(Extrait fourni)
□ □ □ □ □
[Globetrotteurs] Gary Anderson : l’increvable Springbok

Des passeports étrangers ou des parents expatriés. S’il sont tous nés à des milliers de kilomètres des États-Unis, ils ont tous fini par atterrir sur les rectangles verts de la NFL. Voici leur histoire.

Un casque minimaliste fraîchement ressorti du musée de la NFL. Un style tout en retenue, d’une sobriété presque poétique, qui tranche avec la violence d’un sport qui vit ses années dorées au coeur des 90’s. Le poing qui se referme sagement à chaque coup de pied qui fait mouche. Gary Anderson, c’est une relique du passé venue du cape de Bonne Espérance et que rien ne destinait à illuminer les gridirons de son style hors du temps.

À chaque continent son ballon

Gary Anderson voit le jour à Paris. Ou plutôt Parys dans sa version afrikaans. Un sobriquet hérité d’un immigré allemand nostalgique ayant participé au siège de la capitale française entre septembre 1870 et janvier 1871. Dans ce petit bout de terre perdu au nord des immenses plateaux du Free State dans lequel il était venu se perdre, il avait reconnu dans la courbure douce de la rivière Vaal celle de la Seine. Pourtant, c’est sur le bord des plages ensoleillées de Durban, sur les rives balayées d’embruns de l’Océan Indien, que grandira Gary. Là-bas, c’est un autre ballon qui va rapidement l’obséder. Rond. Parfois tacheté de pentagones noirs. Il sait à peine marcher que son révérend de père lui en glisse déjà un entre les pattes. Il faut dire que pour Douglas, plus qu’une passion, le soccer aura été un gagne-pain. À des milliers de kilomètres plus au nord. En Angleterre. Près de son Irlande natale.
□ □ □ □ □
(Consigne 1)
D'après l'article sur Gary Anderson, pourquoi la ville où il est né s'appelle-t-elle Parys ? Répondez en une à trois phrases.
(Consigne 2)
Poursuivez l'article sur Gary Anderson à partir de sa dernière phrase.
Les données ne servent pas pour ce travail.

(Données brutes)
□ □ □ □ □
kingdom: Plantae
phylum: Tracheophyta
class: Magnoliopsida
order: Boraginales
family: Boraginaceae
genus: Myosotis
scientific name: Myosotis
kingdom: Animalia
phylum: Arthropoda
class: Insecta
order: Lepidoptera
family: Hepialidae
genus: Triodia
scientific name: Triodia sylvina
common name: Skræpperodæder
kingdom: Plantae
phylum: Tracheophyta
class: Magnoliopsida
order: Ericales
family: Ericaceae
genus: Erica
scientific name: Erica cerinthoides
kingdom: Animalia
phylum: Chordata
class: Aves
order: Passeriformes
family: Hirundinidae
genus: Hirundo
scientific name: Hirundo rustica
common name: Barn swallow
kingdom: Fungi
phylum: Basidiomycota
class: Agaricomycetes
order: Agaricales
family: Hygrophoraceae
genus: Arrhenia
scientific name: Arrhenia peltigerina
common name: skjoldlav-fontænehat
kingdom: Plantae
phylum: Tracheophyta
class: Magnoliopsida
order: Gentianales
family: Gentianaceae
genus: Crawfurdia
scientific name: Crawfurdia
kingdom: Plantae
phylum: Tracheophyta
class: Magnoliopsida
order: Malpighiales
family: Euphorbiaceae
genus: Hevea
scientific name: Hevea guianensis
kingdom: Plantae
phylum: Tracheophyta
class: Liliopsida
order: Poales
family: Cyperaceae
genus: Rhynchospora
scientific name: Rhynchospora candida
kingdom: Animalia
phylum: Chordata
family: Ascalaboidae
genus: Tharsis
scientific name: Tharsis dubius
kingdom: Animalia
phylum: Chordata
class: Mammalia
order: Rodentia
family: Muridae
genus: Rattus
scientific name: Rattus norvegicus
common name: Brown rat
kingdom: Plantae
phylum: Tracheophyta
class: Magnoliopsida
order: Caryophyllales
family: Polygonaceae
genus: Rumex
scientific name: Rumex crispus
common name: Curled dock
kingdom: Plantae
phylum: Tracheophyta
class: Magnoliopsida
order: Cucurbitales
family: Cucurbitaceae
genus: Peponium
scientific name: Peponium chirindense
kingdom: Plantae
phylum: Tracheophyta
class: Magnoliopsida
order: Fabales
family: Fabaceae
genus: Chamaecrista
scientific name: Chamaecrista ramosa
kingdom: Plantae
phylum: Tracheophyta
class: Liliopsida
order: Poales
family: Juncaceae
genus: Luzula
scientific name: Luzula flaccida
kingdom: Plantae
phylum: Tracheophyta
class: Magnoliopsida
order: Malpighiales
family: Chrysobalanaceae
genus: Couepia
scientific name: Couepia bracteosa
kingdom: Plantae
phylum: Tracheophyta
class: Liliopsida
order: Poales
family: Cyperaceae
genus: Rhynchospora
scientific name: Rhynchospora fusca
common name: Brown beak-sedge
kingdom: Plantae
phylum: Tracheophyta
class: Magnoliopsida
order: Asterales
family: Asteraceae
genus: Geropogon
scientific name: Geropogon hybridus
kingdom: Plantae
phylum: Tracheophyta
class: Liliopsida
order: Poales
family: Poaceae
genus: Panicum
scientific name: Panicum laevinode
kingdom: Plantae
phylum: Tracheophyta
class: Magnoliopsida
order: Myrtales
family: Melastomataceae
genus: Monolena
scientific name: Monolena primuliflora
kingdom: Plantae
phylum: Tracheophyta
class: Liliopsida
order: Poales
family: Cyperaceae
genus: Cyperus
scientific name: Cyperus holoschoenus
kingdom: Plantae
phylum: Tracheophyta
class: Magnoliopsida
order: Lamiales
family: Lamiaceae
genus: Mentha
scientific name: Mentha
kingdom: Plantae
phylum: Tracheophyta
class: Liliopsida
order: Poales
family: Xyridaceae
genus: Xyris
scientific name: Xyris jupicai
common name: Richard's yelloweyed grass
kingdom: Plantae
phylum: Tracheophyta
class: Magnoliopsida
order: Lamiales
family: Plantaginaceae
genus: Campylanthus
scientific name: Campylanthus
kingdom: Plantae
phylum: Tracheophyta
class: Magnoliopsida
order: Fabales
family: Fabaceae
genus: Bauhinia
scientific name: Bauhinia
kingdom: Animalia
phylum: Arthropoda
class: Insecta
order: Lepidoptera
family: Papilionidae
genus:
□ □ □ □ □
(Réponse 1)
Ce nom vient d'un immigré allemand qui avait pris part au siège de Paris entre septembre 1870 et janvier 1871. Nostalgique, il avait reconnu la courbe de la Seine dans la courbe douce de la rivière Vaal.

(Réponse 2)
À Durban, en bon Sudaf, Gary taquine aussi le bâton de cricket et y développe l’une de ses plus grandes vertus : une concentration à toute épreuve.

« Une partie de cricket peut s’étirer sur une journée entière, raconte-t-il à Brand South Africa en 2002. « Au lycée, chaque équipe n’a qu’un tour de batte et si tu fais la moindre erreur, c’est fini pour toi. […] J’ai toujours été premier batteur, et je me souviens que, très jeune déjà, je détestais faire une erreur et devoir aller m’asseoir et passer des heures à regarder mes coéquipiers finir la manche. Les exigences de concentration du cricket m’ont toujours été d’une grande aide. »

Gary a 18 balais et vient tout juste de boucler le lycée quand, écoeuré par la violence de la politique d’apartheid de son pays, Douglas le pieu décide de mettre toute sa maison dans des cartons et de traverser l’Atlantique en diagonale, direction Downingtown, Pennsylvanie. La petite famille abandonne le confort de sa vie sud-africaine pour l’inconnu d’un pays où ils n’ont jamais posé un orteil.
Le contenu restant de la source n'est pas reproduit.